Its the same exact reason there is no distinction to be made between bankers and politicians. The only term that can adequately describe it is "incestuous", and even that fails to ecapsulate the revolving door of sociopaths and psychopaths who presume themselves our betters.

William L. Anderson said...

Testudo is making the point that few if any politicians have the courage to stand up to the banks and no one wants to be called "Herbert Hoover."

Ironically, Hoover intervened more than any previous president and we see the results. However, Obama is dealing with the myth, not the reality.

I understand Krugman's point in his post and want to give it a fair shake, but that will be later this week....

ayassos said...

@Testudo: My problem with Krugman's argument that bailouts during a financial crisis are "inevitable" is that it's completely circular.
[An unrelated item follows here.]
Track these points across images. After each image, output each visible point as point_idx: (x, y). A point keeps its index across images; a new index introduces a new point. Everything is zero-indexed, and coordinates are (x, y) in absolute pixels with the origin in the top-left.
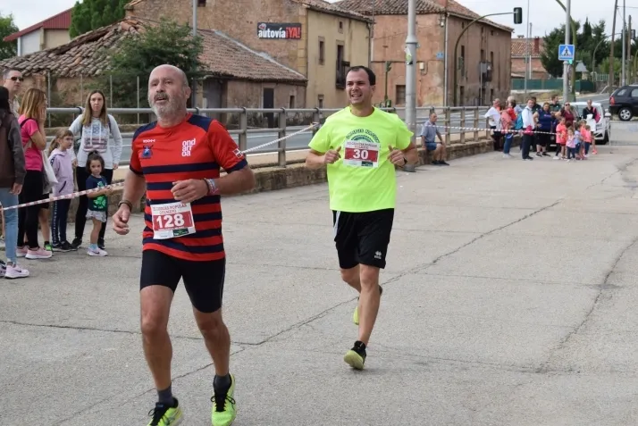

He's criticizing those who argue that this particular set of bank tycoons should have been allowed to (a) fail and (b) go to jail on the basis of a completely irrelevant argument about "bank runs," which have nothing to do with the problem. If Krugman begins his argument about "policy" by concluding that Hank Paulson decided to bail out his buddies on Wall Street in 2008, ergo, it's "romantic" to argue otherwise - well, then of course Krugman "wins" the argument because he's already assumed that nothing else is possible. But the approach of receivership is in fact possible, and that's what Roubini argued at the time. The depositors could be protected to FDIC limits (thus avoiding the specious "bank run" argument), but the shareholders, bond investors and management wiped out. Then you clear the market and avoid the "mark to fantasy" accounting of FASB 157, which is the real "romanticizing." Cheers, thanks for your comment on mine.

Tel said...

OK, how about this for a suggestion?

We simply don't allow Pty Ltd corporations to operate in the finance industry. All banks, and insurance companies must be full liability and full recourse back to the shareholders (just like they were in the 19th century).

Then we have a system where the taxpayer does step in with a bailout, but ONLY after all bank shareholders have been made *PERSONALLY* liable for the shortfall... and they can then choose to declare bankruptcy or pay back what they owe to the taxpayer.

Surely even Krugman couldn't have a problem with this suggestion, after all he hates rick people and bank shareholders are mostly fairly wealthy.

Tel said...

Oh yeah and I forgot to say, also make sure all the senior executives at the bank are required to be partners/shareholders so that they too are *PERSONALLY* liable for any debts should a taxpayer bailout be necessary.